ACTION AND INVESTMENT IN MENSTRUAL HYGIENE AND HEALTH
Despite it being established that menstruation is a natural phenomenon, many women and adolescent girls still suffer from the actions and behaviour of the society towards it. These actions affect them both mentally, physically and also impact their social interactions.
Some of these actions stem from the lack of proper information. Prior to the beginning of their menstrual journey, so many girls are not imbued with comprehensive information on how to handle their hygiene, nutrition or what to do when they experience menstrual pains.
There is a huge deficiency of information about menstrual health of women and girls, and often more than those who live in urban areas, adolescent girls living with disabilities or in rural communities bear more significant brunt of this information gap, as they are often neglected and vulnerable.
Another action is the lack of safe spaces for women and girls who menstruate. Several schools lack basic clean spaces, water and are not committed to making essential sanitary items available for adolescent girls who menstruate. During this period, some girls are left with no choice but to stay at home because they cannot afford sanitary materials.
Civil Societies and some private organisations continue to create more awareness about menstrual hygiene and make moves to give more women, and adolescent girls access to basic menstrual hygiene items, but this is hardly enough.

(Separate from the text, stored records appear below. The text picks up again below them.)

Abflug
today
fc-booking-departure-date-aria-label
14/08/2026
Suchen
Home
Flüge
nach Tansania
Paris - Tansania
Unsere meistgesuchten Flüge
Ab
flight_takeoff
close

This year’s theme, “Action and Investment towards Menstrual Hygiene,” is a solid call to the government to take the concerns of women on Menstrual Hygiene as the concerns of the nation.

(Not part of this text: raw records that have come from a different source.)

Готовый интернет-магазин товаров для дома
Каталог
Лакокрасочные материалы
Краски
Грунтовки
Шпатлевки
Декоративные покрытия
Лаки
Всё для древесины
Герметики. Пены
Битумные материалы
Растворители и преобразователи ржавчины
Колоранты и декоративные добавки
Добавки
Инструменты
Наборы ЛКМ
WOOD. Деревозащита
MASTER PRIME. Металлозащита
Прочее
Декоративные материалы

We call on government at all tiers to lend their voices to this charge, listen to women and girls, formulate and implement policies that create easy and affordable access to basic menstrual hygiene items for women and adolescent girls.

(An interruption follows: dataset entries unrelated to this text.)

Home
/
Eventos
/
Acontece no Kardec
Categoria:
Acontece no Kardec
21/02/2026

We equally call on communities, private organisations and brands to not just follow the yearly conversations around Menstrual Hygiene but also do well by contributing to initiatives of civil society organisations to make a better and more significant impact in this regard.
Safe menstrual hygiene contributes to the health and well-being of adolescent girls, women and, in extension, to the strength and overall health of our society. We can cover more substantial strides if we all come together and contribute to the conversation.